start Excerpted passage

Advances from the Federal Home Loan Bank totaled $3.0 million at March 31, 2000,
a $3.0 million, or 50.0%, decrease from the balance at December 31, 1999. During
the current quarter, management elected to repay advances using proceeds from
the growth in deposits and maturities of investment securities.
Stockholders' equity totaled $16.6 million at March 31, 2000, a decrease of
$300,000, or 1.8%, from the $16.9 million total at December 31, 1999. The
decrease resulted primarily from the Corporation's repurchase of 48,525 shares
of its stock for treasury totaling $606,000, and the declaration of dividends
totaling $82,000. These decreases were partially offset by current period
earnings of $381,000, and an $8,000 decrease in unrealized losses on securities
designated as available for sale.
The Bank is required to maintain minimum regulatory capital pursuant to federal
regulations. At March 31, 2000, the Bank's regulatory capital exceeded all
applicable regulatory capital requirements.
Comparison of Results of Operations for the Three Month Periods Ended March 31,
2000 and 1999
General
The Corporation's net earnings for the three months ended March 31, 2000,
totaled $381,000, an increase of $135,000, or 54.9%, from the $246,000 of net
earnings reported in the comparable 1999 period. The increase in earnings in the
2000 period was primarily attributable to an increase in net interest income of
$41,000, an increase in other income of $72,000, a decrease in the provision for
losses on loans of $47,000 and a decrease in general, administrative and other
expense of $61,000, which were partially offset by an increase in the provision
for income taxes of $86,000.

end Excerpted passage

◆ **Exercises to complete**
(1) From the excerpt on the bank's quarterly results, list each item named as contributing to or offsetting the change in net earnings for the three months ended March 31, 2000, with its dollar amount.
(2) Copy out every line of the records that contains the string "skLineSegment". Case counts.

start Data for this exercise

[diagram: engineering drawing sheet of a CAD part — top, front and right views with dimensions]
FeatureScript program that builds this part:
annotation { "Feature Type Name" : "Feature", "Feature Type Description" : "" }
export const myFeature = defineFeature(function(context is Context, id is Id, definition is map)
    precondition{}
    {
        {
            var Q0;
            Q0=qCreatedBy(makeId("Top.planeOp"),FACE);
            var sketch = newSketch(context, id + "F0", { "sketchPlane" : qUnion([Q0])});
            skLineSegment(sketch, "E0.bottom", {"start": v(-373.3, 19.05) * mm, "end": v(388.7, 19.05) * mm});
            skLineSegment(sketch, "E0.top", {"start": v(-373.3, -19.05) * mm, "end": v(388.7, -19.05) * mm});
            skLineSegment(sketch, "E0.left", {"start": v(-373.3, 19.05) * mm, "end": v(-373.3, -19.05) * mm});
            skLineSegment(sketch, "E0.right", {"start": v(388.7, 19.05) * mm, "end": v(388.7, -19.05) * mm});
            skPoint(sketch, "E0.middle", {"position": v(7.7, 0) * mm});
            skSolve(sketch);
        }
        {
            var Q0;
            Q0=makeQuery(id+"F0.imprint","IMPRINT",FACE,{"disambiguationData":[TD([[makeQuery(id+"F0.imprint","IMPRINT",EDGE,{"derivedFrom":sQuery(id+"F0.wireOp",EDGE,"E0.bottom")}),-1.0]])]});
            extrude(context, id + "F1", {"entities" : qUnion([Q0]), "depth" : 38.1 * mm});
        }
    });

end Data for this exercise

◆ **The answers**
(1)
- Increase in net interest income: $41,000
- Increase in other income: $72,000
- Decrease in the provision for losses on loans: $47,000
- Decrease in general, administrative and other expense: $61,000
- Increase in the provision for income taxes: $86,000 (offsetting)

(2)
            skLineSegment(sketch, "E0.bottom", {"start": v(-373.3, 19.05) * mm, "end": v(388.7, 19.05) * mm});
            skLineSegment(sketch, "E0.top", {"start": v(-373.3, -19.05) * mm, "end": v(388.7, -19.05) * mm});
            skLineSegment(sketch, "E0.left", {"start": v(-373.3, 19.05) * mm, "end": v(-373.3, -19.05) * mm});
            skLineSegment(sketch, "E0.right", {"start": v(388.7, 19.05) * mm, "end": v(388.7, -19.05) * mm});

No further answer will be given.